◆ Problem details
Quote the listing in full, exactly as given, minus any pictures.

◆ Entries supplied
┌────────

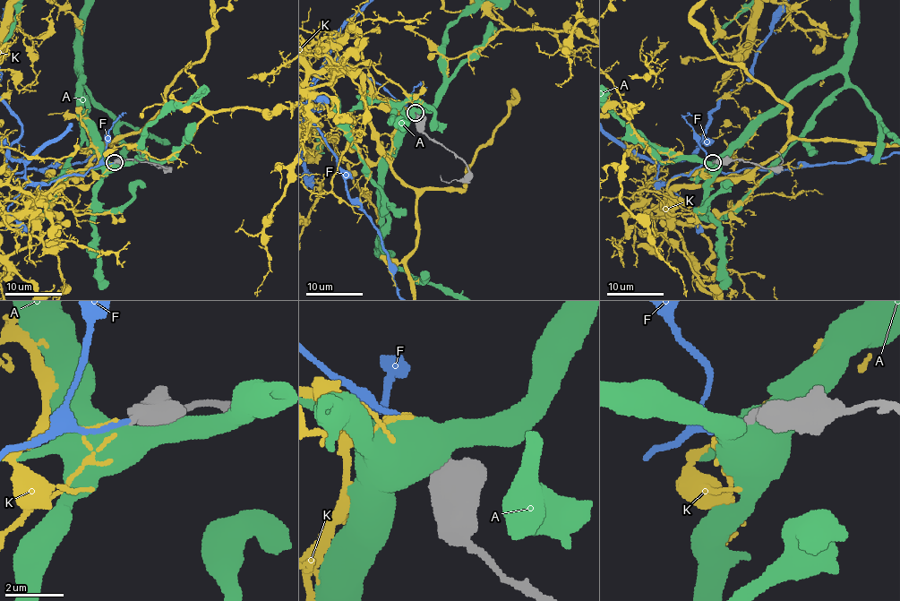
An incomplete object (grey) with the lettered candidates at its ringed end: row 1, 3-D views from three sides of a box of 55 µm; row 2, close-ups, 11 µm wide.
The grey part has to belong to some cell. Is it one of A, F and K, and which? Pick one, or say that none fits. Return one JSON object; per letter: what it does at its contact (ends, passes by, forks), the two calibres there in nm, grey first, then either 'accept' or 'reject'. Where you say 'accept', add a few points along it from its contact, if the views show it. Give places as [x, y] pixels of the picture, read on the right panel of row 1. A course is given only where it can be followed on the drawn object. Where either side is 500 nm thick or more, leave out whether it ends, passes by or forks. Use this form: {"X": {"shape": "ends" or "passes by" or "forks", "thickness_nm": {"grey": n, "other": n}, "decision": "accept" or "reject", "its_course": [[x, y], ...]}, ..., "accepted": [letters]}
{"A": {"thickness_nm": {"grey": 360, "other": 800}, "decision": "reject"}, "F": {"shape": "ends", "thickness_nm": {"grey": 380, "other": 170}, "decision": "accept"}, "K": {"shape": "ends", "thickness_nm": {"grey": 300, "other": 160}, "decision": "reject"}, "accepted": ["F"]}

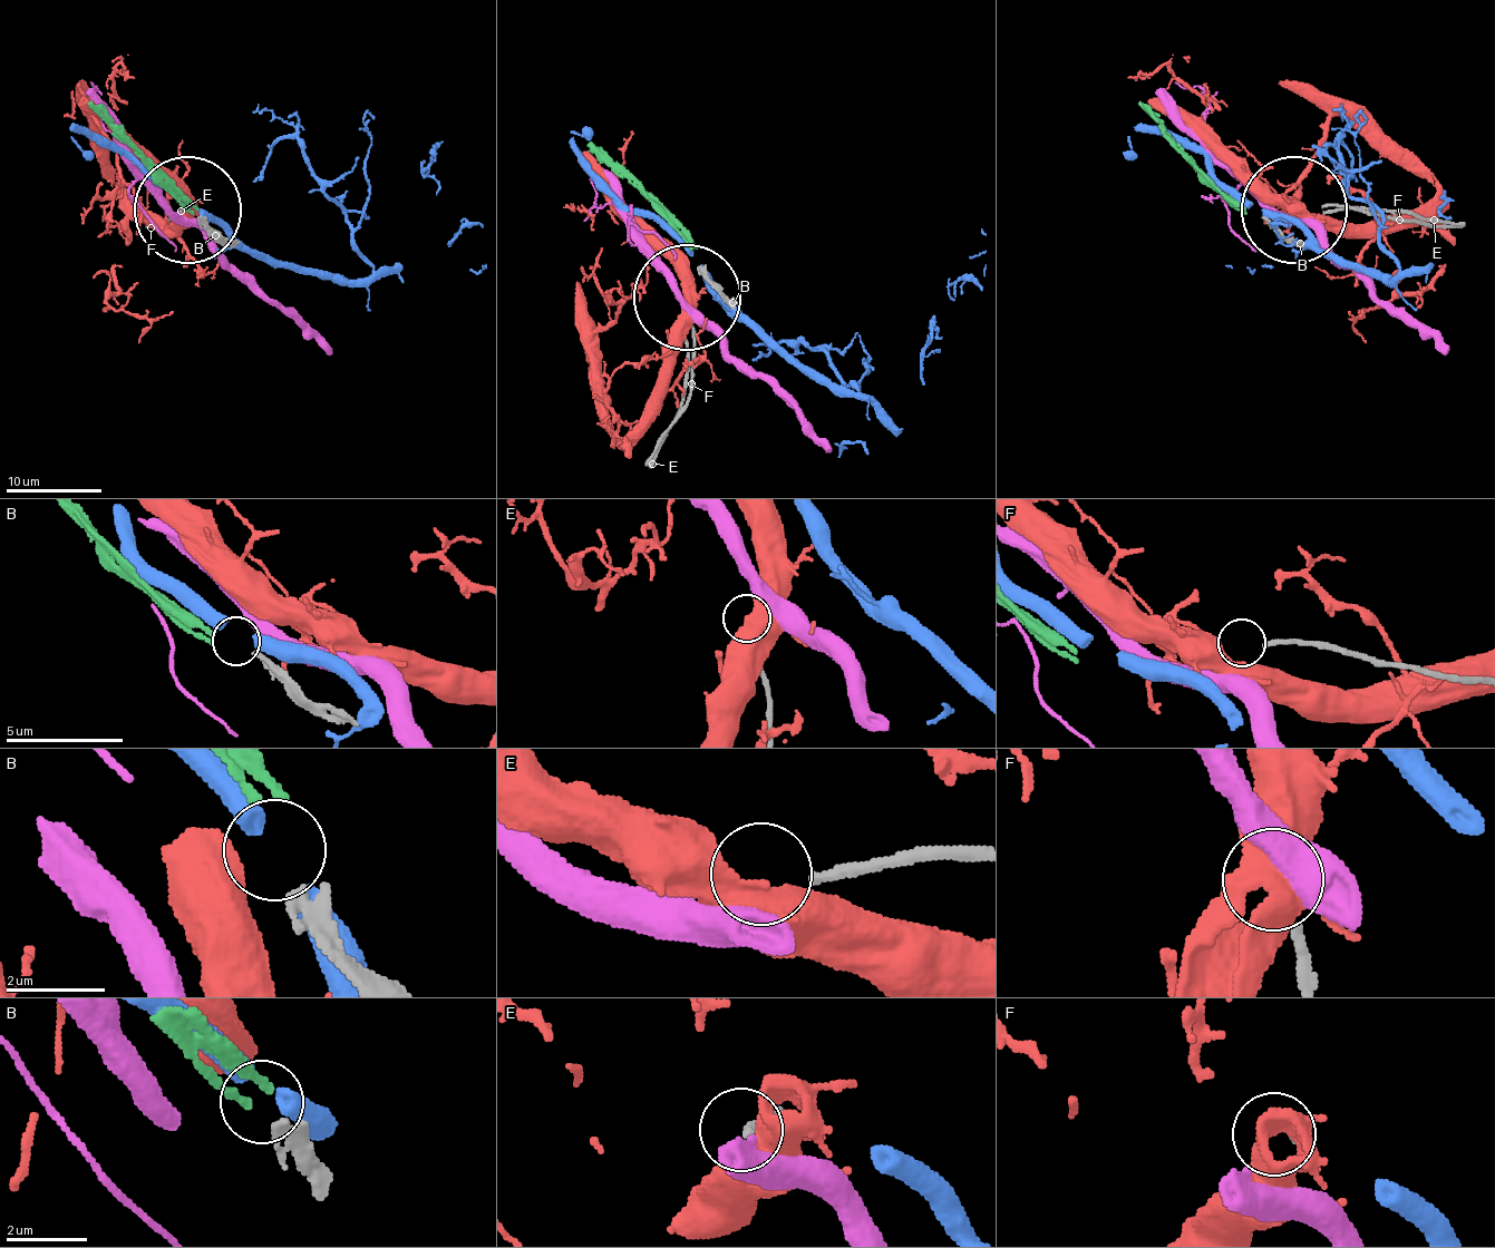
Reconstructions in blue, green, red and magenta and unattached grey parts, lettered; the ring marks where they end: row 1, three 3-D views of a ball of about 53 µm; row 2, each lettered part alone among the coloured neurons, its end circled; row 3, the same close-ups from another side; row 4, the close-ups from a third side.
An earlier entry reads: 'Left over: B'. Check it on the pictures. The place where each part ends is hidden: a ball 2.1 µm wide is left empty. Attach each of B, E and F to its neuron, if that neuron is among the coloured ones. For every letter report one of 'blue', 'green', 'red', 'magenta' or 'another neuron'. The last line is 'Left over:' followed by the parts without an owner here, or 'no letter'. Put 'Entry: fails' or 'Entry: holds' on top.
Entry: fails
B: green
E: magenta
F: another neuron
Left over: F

└────────

◆ Written response
An incomplete object (grey) with the lettered candidates at its ringed end: row 1, 3-D views from three sides of a box of 55 µm; row 2, close-ups, 11 µm wide.
The grey part has to belong to some cell. Is it one of A, F and K, and which? Pick one, or say that none fits. Return one JSON object; per letter: what it does at its contact (ends, passes by, forks), the two calibres there in nm, grey first, then either 'accept' or 'reject'. Where you say 'accept', add a few points along it from its contact, if the views show it. Give places as [x, y] pixels of the picture, read on the right panel of row 1. A course is given only where it can be followed on the drawn object. Where either side is 500 nm thick or more, leave out whether it ends, passes by or forks. Use this form: {"X": {"shape": "ends" or "passes by" or "forks", "thickness_nm": {"grey": n, "other": n}, "decision": "accept" or "reject", "its_course": [[x, y], ...]}, ..., "accepted": [letters]}
{"A": {"thickness_nm": {"grey": 360, "other": 800}, "decision": "reject"}, "F": {"shape": "ends", "thickness_nm": {"grey": 380, "other": 170}, "decision": "accept"}, "K": {"shape": "ends", "thickness_nm": {"grey": 300, "other": 160}, "decision": "reject"}, "accepted": ["F"]}

Reconstructions in blue, green, red and magenta and unattached grey parts, lettered; the ring marks where they end: row 1, three 3-D views of a ball of about 53 µm; row 2, each lettered part alone among the coloured neurons, its end circled; row 3, the same close-ups from another side; row 4, the close-ups from a third side.
An earlier entry reads: 'Left over: B'. Check it on the pictures. The place where each part ends is hidden: a ball 2.1 µm wide is left empty. Attach each of B, E and F to its neuron, if that neuron is among the coloured ones. For every letter report one of 'blue', 'green', 'red', 'magenta' or 'another neuron'. The last line is 'Left over:' followed by the parts without an owner here, or 'no letter'. Put 'Entry: fails' or 'Entry: holds' on top.
Entry: fails
B: green
E: magenta
F: another neuron
Left over: F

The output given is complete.